Петербург любопытствовал, Россия полнилась слухами о злоключениях низвергнутого. Сочувственно говорят о нём ссыльные, простолюдины, сам же не потревожит царский дворец ни просьбой, ни жалобой — гордое хранит безмолвие.
Передаваемая из уст в уста несётся молва и в Кириллов — великую государеву крепость, в мужской монастырь: оттуда под землёй проложен ход в Горицкую обитель, женскую. Вести о близких — единственная отрада инокини Варсонофии, не жалеет она скудеющий запас ефимков для тайных вестников.
Слышно, Меншиков, поселившийся сперва в крепостце, взялся за топор, вместе со слугами срубил избу и домовую церковку. А судьба нанесла ещё один страшный удар: оспа, снова залютовавшая в империи, настигла и в отдалённом Берёзове. Дети слегли, старшая дочь не вынесла… Прозвонили по боярышне Марии колокола — рачением инокини в Горицах, рачением друзей — в Москве, в Петербурге.
«…и в неволе моей наслаждаюсь свободой духа, которой не знал я, когда правил делами государства».
Сказано это товарищу по ссылке или торговцу мехами, скотом, залётному военному. Стойкость в несчастьях поразила гостя. Запомнил он вызов в запавших прищуренных глазах, в усмешке.
— Остерман дал большую волю царю, это опасно для России. А бояре терпят… Натворят глупостей без меня. Вразумить-то, видать, некому.
— Хочет ли князь вернуться?
— Нет, мои дни сочтены. Если и позовут, болезнь дорожный-то лист отнимет. Нет, нет… Вот могила Маши, рядом меня положат.
Данилыч рад посетителям, кормит сытно, говорит шутя, что и здесь у него уголок Петербурга. Бороды пакли лезут из пазов бревенчатой стены, на дороге рычат псы-волкодавы. К обеду, тем более званому, хозяин и дети надевают парадное, уцелевшее из дворцового гардероба, прислуживает лакей. Вместо люстры многосвечовой канделябр на пять огней, — и то роскошь, похоже, в прочих домах жгут лучину. В хозяйстве четыре коровы, бык, куры. Кругом вдоволь дичи, в реке Сосьве, притоке Оби, — рыбы. Князь добротой и щедростью завоевал преданность и симпатию слуг — от такого господина не бегут.
Огород при доме бедный — лопата, углубившись, встречает панцирь вечной мерзлоты, растения страдают от стужи, тёплая пора коротка. Правда, она весьма солнечная, и для разведения огурцов устроен парник. Данилыч подумывает даже об оранжерее.
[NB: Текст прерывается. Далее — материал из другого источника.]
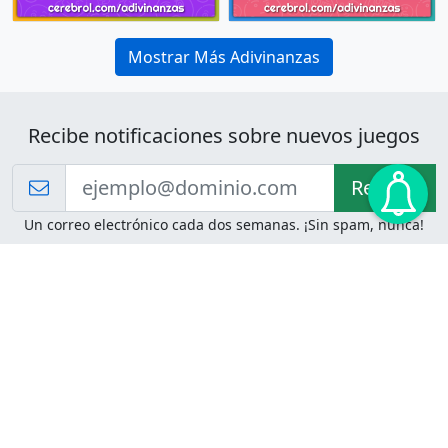
Mostrar Más Adivinanzas
Recibe notificaciones sobre nuevos juegos
Recibir!
Un correo electrónico cada dos semanas. ¡Sin spam, nunca!
Juegos de Lógica
Juegos Mentales
Acertijo de Einstein
2048
Desafíos de Lógica
Pasatiempos
Problemas de Lógica
4 Colores
Juego de Memoria
Pinball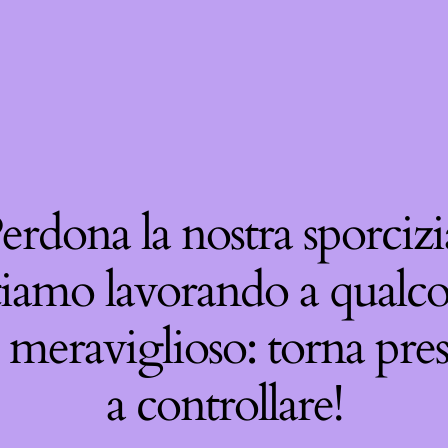
erdona la nostra sporcizi
tiamo lavorando a qualco
 meraviglioso: torna pre
a controllare!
Прежний регламент дня, петербургский, он пытается сохранить — подъём зимою в седьмом часу, летом в пятом или шестом. Сперва «часы» — общая утренняя молитва, затем слушание дел. Нет предспальни, нет и чиновных, толпившихся там; ждёт светлейшего слуга — дворецкий, он же секретарь. Господин выходит на кухню — она же столовая, — слушает новости, смотрит счета, решает вопросы хозяйственные. Служанка, остячка, тем временем доит коров, Александра помогает ей — отец запретил гнушаться чёрной работы. Доением и некоторые принцессы забавляются… По примеру царицы Екатерины дочь наловчилась печь хлебы, пироги, проворно лепит пельмени, кои поедаются в горячем бульоне.
Туалетные её снадобья — французские мази, ароматы — уже истощились, но уж в воскресенье поселянка непременно превращается в княжну — отец того требует. Танцевать заставляет с братом, из волос башню сооружать, повторять политесы — пригодится ведь.